Die Europäische Union will nach derzeitigem Diskussionsstand die öffentliche Konzessionsvergabe für Wasser dem europäischen Vergaberecht unterwerfen. Ergebnis wird dabei bestimmt keine Situation sein, bei der es einen Leitungsbetreiber gibt, der seine Leitungen verschiedenen Wasserversorgern zur Verfügung stellt. Wie will man verschiedene Wasserqualitäten in einem Leitungsnetz auseinanderhalten? Das ist genauso absurd, wie atomfreien Strom in einem Energieleitungsnetz zu transportieren. Was beabsichtigt ist, ist offensichtlich Konzessionen für ein Netz mehr oder weniger zu versteigern.

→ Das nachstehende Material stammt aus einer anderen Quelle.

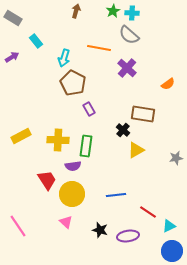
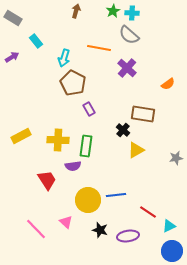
yellow circle: moved 16 px right, 6 px down
pink line: moved 18 px right, 3 px down; rotated 10 degrees counterclockwise
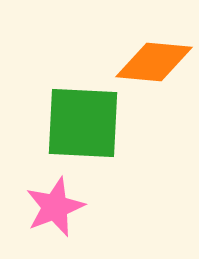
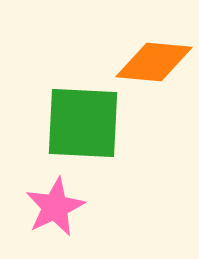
pink star: rotated 4 degrees counterclockwise
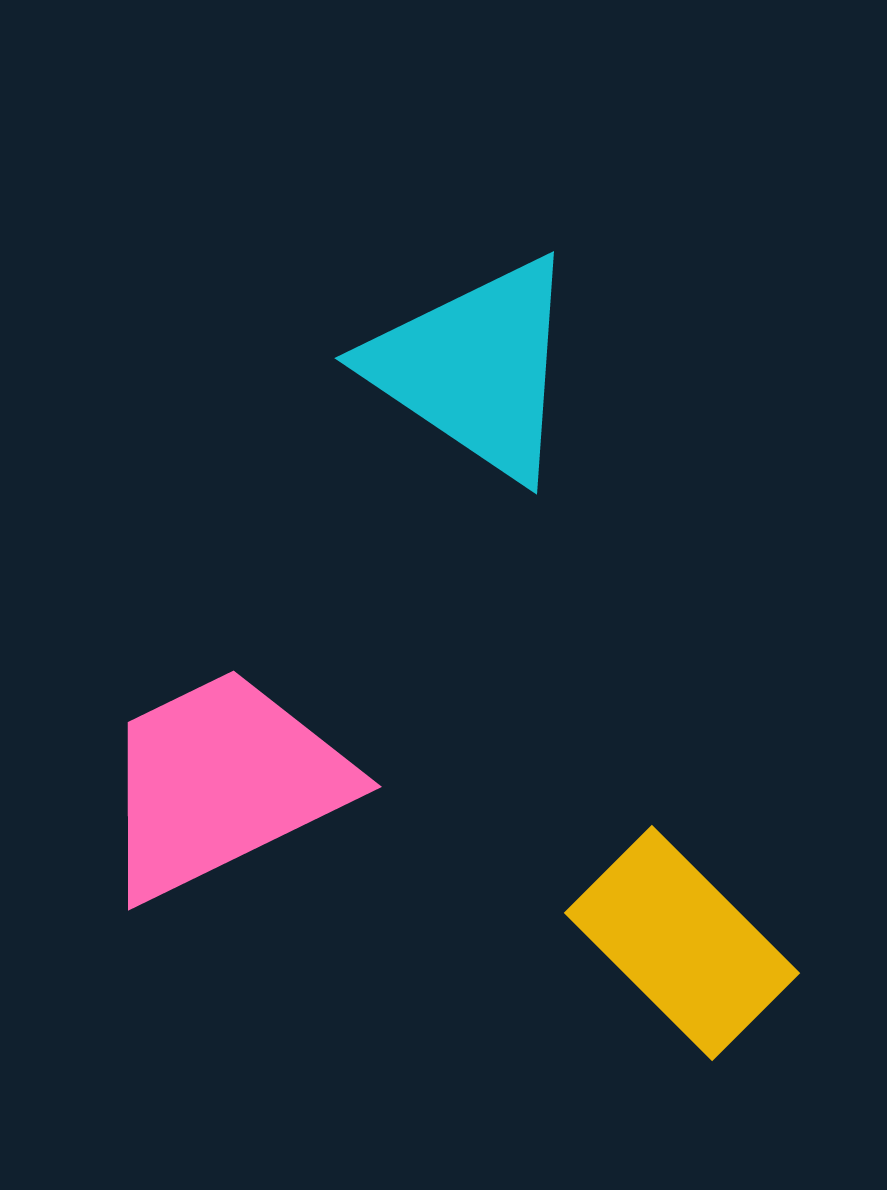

Gewinner der Vergabeverfahren könnten sowohl kommunale als auch private Wasserbetriebe sein.

Die Wasserversorgung ist eigentlich kommunale Daseinsfürsorge, weil es sich um ein leitungsgebundenes Monopol handelt und weil Wassergewinnungsanlagen durch Gesetze und Verwaltungsakte vor Verunreinigung geschützt werden müssen.

Die Befürworter der kommunalen Wasserversorgung neigen allerdings zum Zeichnen einer schönen Welt, die es so nicht gibt, und die es so nie gegeben hat. Die Kommunalbetriebe sind dem Zugriff von Politikern ausgesetzt, und Politiker sind nicht besser, als andere Menschen auch.

Gerade haben Politiker die älteste Bank der Welt, die Monte Paschi di Siena gegen die Wand gefahren, genauso wie fast alle Landesbanken in Deutschland. Aus vielen Wasserverbänden und kommunalen Eigenbetrieben wird jährlich Eigenkapital entnommen, um es kommunalen Haushalten zuzuführen. Wenn eines Tages Anlagen ersetzt werden müssen, kann das nicht aus der Abschreibung erfolgen. Die Deutsche Bundesbahn war bis zur Aufgabe der Behördenstruktur und bis Hartmut Mehdorn die Geschäftsleitung übernahm, durch und durch korrupt. Es gab Leute in der Führungsetage, die Spitznamen hatten wie „Mister 3 Prozent“. Die Angestellten der Bahn wußten es, die Auftragnehmer der Bahn wußten es, nur die Geschäftsleitung, die Gewerkschaft, der Personalrat und der Aufsichtrat wußten es angeblich nicht. In der Russenzeit gab es im Osten in vielen Orten aus Mangel an Ressourcen keine staatliche Wasserversorgung. Wer keinen privaten Brunnen hatte, mußte beim Nachbarn Wasser holen. Alle diese Beispiele zeigen, daß auch kommunale und staatliche Versorgunssysteme in Einzelfällen brutal versagen können.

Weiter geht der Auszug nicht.